The practical application is that apartment and condo complexes can use Poo Prints to uncover which pet owners are violating clean-up-after-your-pet policies.

“The story goes, there were some [BioPet Labs] staff members in apartments walking pets, ‘Hey I keep stepping on this stuff,’” Poo Prints spokesman Eric Mayer says. “And it’s bad for pets to step in, too.”

Customers who hire Poo Prints have all pet owners register their animals by swabbing their pets’ cheeks and dropping them off to property management offices.

Then, when there’s a pile that hasn’t been cleaned up, property managers get a small sample with a collection kit, and the sample is mailed off to Poo Prints. The company identifies the pet within five to 10 days.

Um, doggie doo is put into the postal system?

“C’mon, that’s not the weirdest thing that goes through the mail,” Mayer says.
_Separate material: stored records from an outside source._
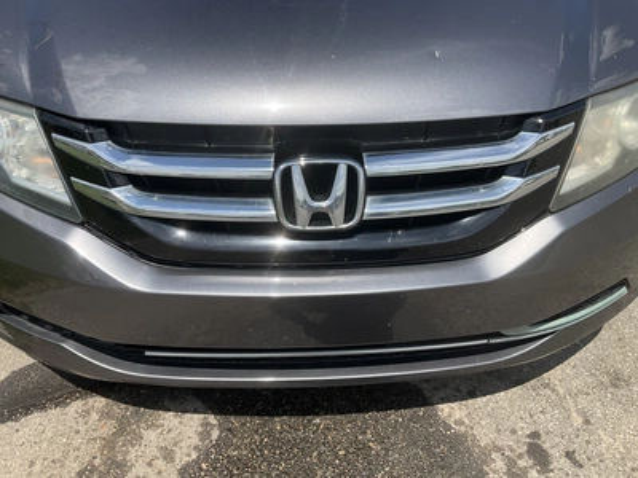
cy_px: 239
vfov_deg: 48.2
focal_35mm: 29
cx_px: 319
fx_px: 534
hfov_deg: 61.7
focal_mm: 3
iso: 25
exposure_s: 1/1730
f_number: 1.8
After the pet is identified, Poo Prints shares the identity with property managers, who handle violators as they see fit, Mayer says.

Currently, hundreds of complexes in 30 states and two other countries use Poo Prints’ services.

Poo Prints hopes to enter the Nashville market soon, Mayer says.

Customers can use the company with a degree of Tennessee pride. Former Gov. Don Sundquist joined the board of parent company BioPet Labs last year.